What should the nurse do first when a client with a head injury begins to have clear drainage from his nose?
- A. Compress the nares.
- B. Tilt the head back.
- C. Give the client tissues to collect the fluid.
- D. Administer an antihistamine for postnasal drip.
Correct Answer: C
Rationale: Clear drainage from the nose after a head injury may indicate cerebrospinal fluid (CSF) leakage, a serious condition. The priority is to collect the fluid for analysis to confirm CSF and avoid infection, making providing tissues the first action. Compressing the nares or tilting the head back could increase intracranial pressure or contaminate the fluid, and an antihistamine is inappropriate without confirming the cause.
You may also like to solve these questions
The nurse is conducting a postoperative assessment of a client on the first day after renal surgery. Which of the following findings would be most important for the nurse to report to the physician?
- A. Temperature, 99.8°F (37.7°C).
- B. Urine output, 20 mL/hour.
- C. Absence of bowel sounds.
- D. A 2€ x 2€ area of serosanguineous drainage on the flank dressing.
Correct Answer: B
Rationale: Urine output of 20 mL/hour is critically low, indicating potential renal compromise or obstruction, requiring immediate physician notification.
A client receives fibrinolytic therapy upon admission following a myocardial infarction. He is now receiving an I.V. infusion of heparin sodium at 1,200 units/hour. The dilution is 25,000 units/500 mL. How many milliliters per hour will this client receive?

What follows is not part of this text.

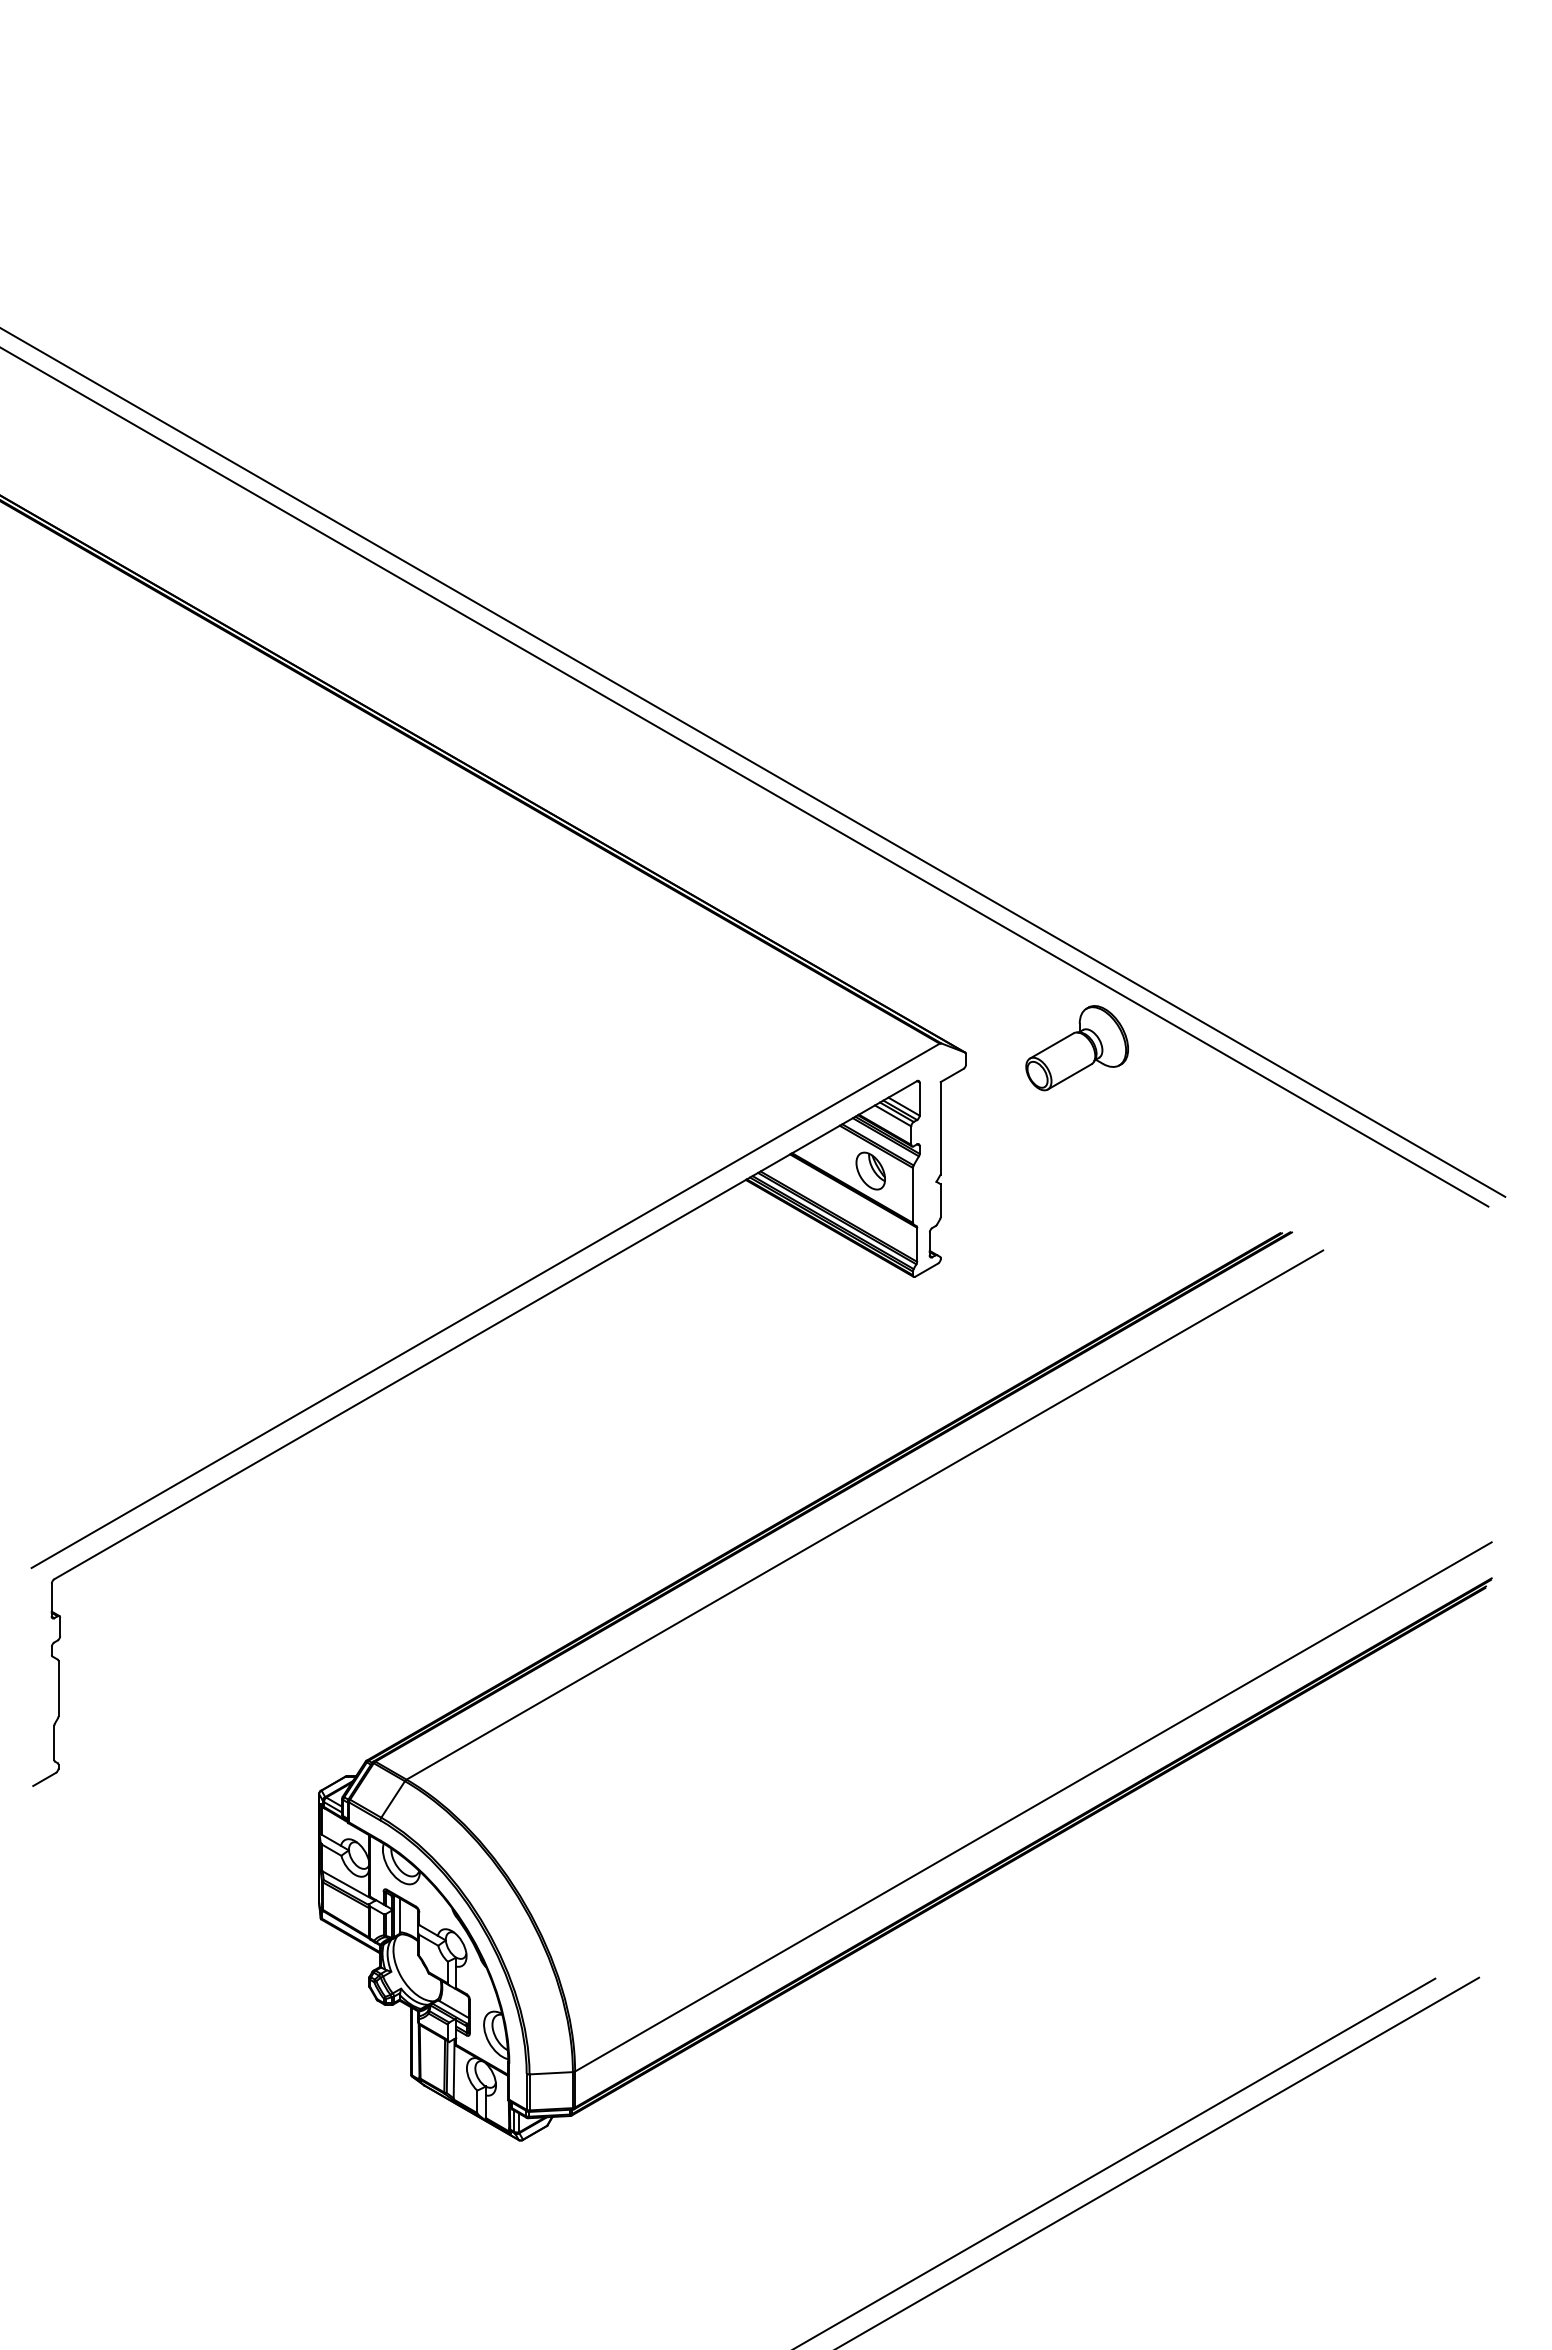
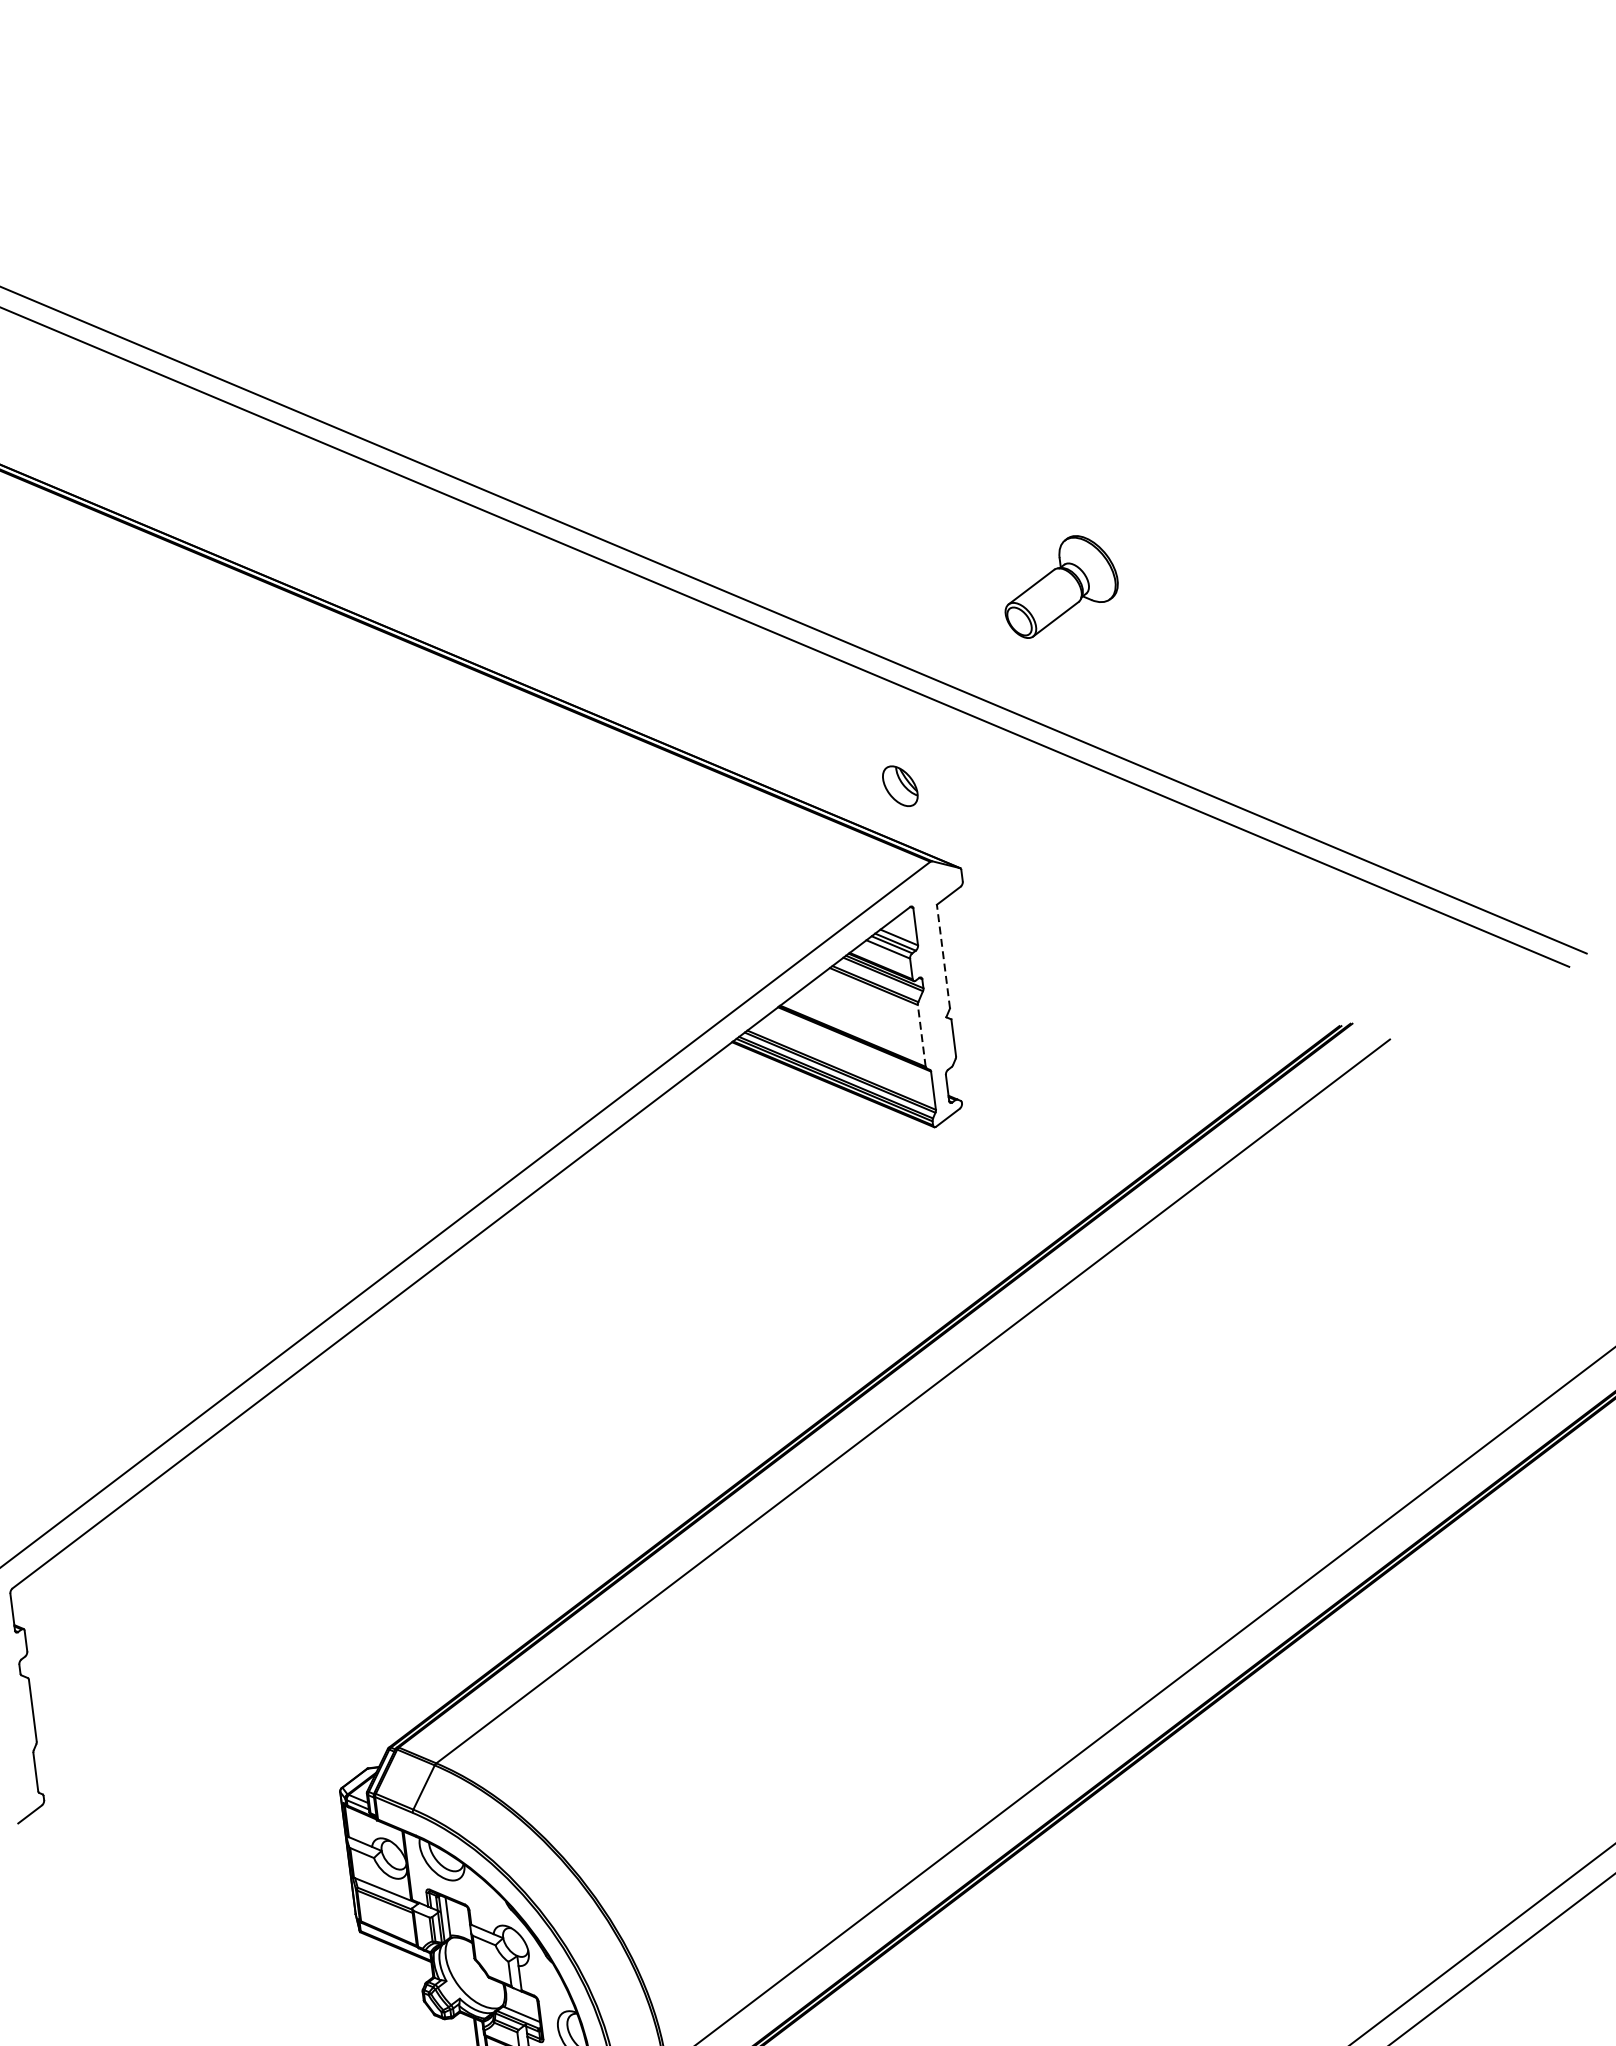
part: (1076, 1048) -> (1059, 586), moved
line: (940, 1127) -> (943, 955), solid -> dashed
part: (870, 1170) -> (899, 785), moved
line: (912, 1194) -> (921, 1034), solid -> dashed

Correct Answer: 24 mL/hour
Rationale: To calculate: (1,200 units/hour ÷ 25,000 units) × 500 mL = 24 mL/hour. This is a calculation question, not multiple-choice, so no choices or correct answer letter is provided.
A client has a leg immobilized in traction. Which of the following activities demonstrated by the client indicate that the client understands actions to take to prevent muscle atrophy?
- A. The client adducts the affected leg every 2 hours.
- B. The client rolls the affected leg away from the body's midline twice per day.
- C. The client performs isometric exercises to the affected extremity three times per day.
- D. The client asks the nurse to add a 5-lb weight to the traction for 30 minutes/day.
Correct Answer: C
Rationale: Isometric exercises maintain muscle strength without moving the immobilized leg.
A nurse is helping a suspected choking victim. The nurse should perform the Heimlich maneuver when the victim:
- A. Starts to become cyanotic.
- B. Cannot speak due to airway obstruction.
- C. Can make only minimal vocal noises.
- D. Is coughing vigorously.
Correct Answer: B
Rationale: Inability to speak indicates a complete airway obstruction, necessitating the Heimlich maneuver to dislodge the blockage.
A client with neutropenia is at risk for sepsis. Which of the following is the earliest sign the nurse should monitor for?
- A. Hypotension.
- B. Tachycardia.
- C. Oliguria.
- D. Confusion.
Correct Answer: B
Rationale: Tachycardia is often the earliest sign of sepsis, reflecting the body's response to infection, and requires prompt monitoring in a neutropenic client.